I didn’t answer him. In Breisach I would never have spoken to a stranger.
“In America it’s different,” he said, almost as if he had walked into my brain and looked around to see what I was thinking.
I couldn’t help smiling, but I kept my eyes down.
“Your name is . . . ,” he began.
I took a taste of my ice cream.
“Hedwig?”
I shook my head.
“Anna Maria?”
Another shake. Another taste of ice cream.
“Juliana?”
I smiled. It was my favorite name.
“Ah, Juliana. That’s my grandmother’s name. She lives in Freiburg.”
Freiburg. Grandmother’s house.
I turned to him. Ice cream forgotten. Manners forgotten. “Where?”
“Water Street.”
Not far from the Rhine. He knew the swell of it on a stormy day. He knew the barges, and the small birds that hovered over the water looking for fish. I rubbed my eyes with my thumbs.
“How long have you been here?” he asked.
I shook my head. “It seems like forever.”
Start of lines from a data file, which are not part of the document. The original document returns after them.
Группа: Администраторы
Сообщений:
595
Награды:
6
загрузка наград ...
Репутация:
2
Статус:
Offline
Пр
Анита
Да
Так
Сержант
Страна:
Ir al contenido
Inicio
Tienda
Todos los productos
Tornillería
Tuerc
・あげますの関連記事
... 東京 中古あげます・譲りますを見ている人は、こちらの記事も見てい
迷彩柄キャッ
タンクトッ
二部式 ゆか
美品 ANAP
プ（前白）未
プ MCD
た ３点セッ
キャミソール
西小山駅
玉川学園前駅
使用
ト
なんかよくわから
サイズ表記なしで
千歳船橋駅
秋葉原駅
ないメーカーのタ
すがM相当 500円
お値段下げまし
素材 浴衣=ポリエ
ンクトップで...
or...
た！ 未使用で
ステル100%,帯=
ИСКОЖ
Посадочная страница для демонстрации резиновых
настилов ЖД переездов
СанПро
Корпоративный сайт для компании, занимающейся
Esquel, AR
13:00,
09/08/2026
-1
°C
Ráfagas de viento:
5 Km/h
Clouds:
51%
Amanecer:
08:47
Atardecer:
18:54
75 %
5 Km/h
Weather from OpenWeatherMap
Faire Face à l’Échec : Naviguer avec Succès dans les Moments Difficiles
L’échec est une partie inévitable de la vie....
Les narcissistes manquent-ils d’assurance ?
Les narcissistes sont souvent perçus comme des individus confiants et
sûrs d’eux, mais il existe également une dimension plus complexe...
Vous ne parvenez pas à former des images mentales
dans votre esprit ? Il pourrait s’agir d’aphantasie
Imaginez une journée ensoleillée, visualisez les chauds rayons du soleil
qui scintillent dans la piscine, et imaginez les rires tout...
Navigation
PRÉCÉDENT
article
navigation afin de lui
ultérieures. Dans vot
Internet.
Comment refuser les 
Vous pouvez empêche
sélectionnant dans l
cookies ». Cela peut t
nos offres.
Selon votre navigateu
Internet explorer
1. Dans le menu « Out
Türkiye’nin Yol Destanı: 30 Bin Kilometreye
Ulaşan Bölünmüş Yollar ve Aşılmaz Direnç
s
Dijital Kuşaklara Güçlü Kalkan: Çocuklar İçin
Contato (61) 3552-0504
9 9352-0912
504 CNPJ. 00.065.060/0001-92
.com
“Yes.” He nodded. “I am here three years.”
He was older than I. Maybe just those three years. I wanted to tell him about the terrible pains in my chest when I thought about Breisach, about how when I awoke in the morning I didn’t want to open my eyes in such a strange place.
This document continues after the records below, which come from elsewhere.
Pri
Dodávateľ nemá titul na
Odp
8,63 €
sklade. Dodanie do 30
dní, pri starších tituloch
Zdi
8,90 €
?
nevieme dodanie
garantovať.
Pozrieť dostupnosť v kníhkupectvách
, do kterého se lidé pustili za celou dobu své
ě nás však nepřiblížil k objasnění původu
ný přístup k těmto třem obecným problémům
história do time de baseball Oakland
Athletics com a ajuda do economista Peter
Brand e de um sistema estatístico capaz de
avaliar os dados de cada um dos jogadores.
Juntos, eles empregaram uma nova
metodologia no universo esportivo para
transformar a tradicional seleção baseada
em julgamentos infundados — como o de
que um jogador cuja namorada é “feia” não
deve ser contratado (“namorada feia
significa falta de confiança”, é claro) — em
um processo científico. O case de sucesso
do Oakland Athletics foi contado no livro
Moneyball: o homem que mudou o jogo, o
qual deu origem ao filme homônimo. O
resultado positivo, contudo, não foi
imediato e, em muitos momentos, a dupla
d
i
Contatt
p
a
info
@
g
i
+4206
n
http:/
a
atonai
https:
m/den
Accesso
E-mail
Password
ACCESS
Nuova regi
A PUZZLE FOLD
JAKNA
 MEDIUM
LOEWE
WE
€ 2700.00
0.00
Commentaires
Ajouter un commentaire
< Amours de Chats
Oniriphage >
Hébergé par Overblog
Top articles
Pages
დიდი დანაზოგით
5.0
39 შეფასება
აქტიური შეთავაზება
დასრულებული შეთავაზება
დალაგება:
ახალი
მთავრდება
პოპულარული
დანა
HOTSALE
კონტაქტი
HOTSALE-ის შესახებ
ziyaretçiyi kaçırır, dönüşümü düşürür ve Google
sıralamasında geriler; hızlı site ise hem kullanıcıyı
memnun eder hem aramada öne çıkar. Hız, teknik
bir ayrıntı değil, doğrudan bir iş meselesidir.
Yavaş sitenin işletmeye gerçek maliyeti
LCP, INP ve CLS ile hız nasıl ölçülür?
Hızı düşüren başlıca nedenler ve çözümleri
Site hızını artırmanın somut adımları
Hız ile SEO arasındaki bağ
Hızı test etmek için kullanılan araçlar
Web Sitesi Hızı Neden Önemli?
But I thought he must know it, too.
“And sewing . . . ,” I began.
“I want to be a locksmith.” His face lighted. “To make beautiful heavy keys, thick locks.” He broke off. “And you?”
A locksmith, I thought, like Papa. “I don’t want to sew, either.” But then I thought about the hats I had made, the excitement of choosing fabric, the planning, adding lace, or flowers, or feathers. But that was different, not the same as the drudgery of the long seams, the endless hems, the boring pockets. Fashioning hats didn’t count as sewing.
We were silent, watching the horses clop by, listening to the oompah-pah of the German band playing music on the corner. And then we saw a funeral carriage, its sides made of glass so we could see the coffin inside, and people walking behind.
“Dead from the smallpox, I guess.” Johann turned toward me. “It’s getting worse every day. The health department comes to knock on people’s doors and take the sick to the hospital.” He shook his head. “It’s to stop the spread of the disease, they say, but most people who go to the hospital die, packed in tight with very little care.”
I thought of the red ribbons Barbara and I had put around the apartment even though the Uncle said it was nonsense.
My ice cream was gone. The time had gone, too. I had to get back before the Uncle did, to make a dent in that pile of trousers that was waiting for me. I nodded at Johann; then I stood up and started down the street.
He called after me. “Come back tomorrow, Juliana.”
I thought I just might do that. I might even tell him my real name.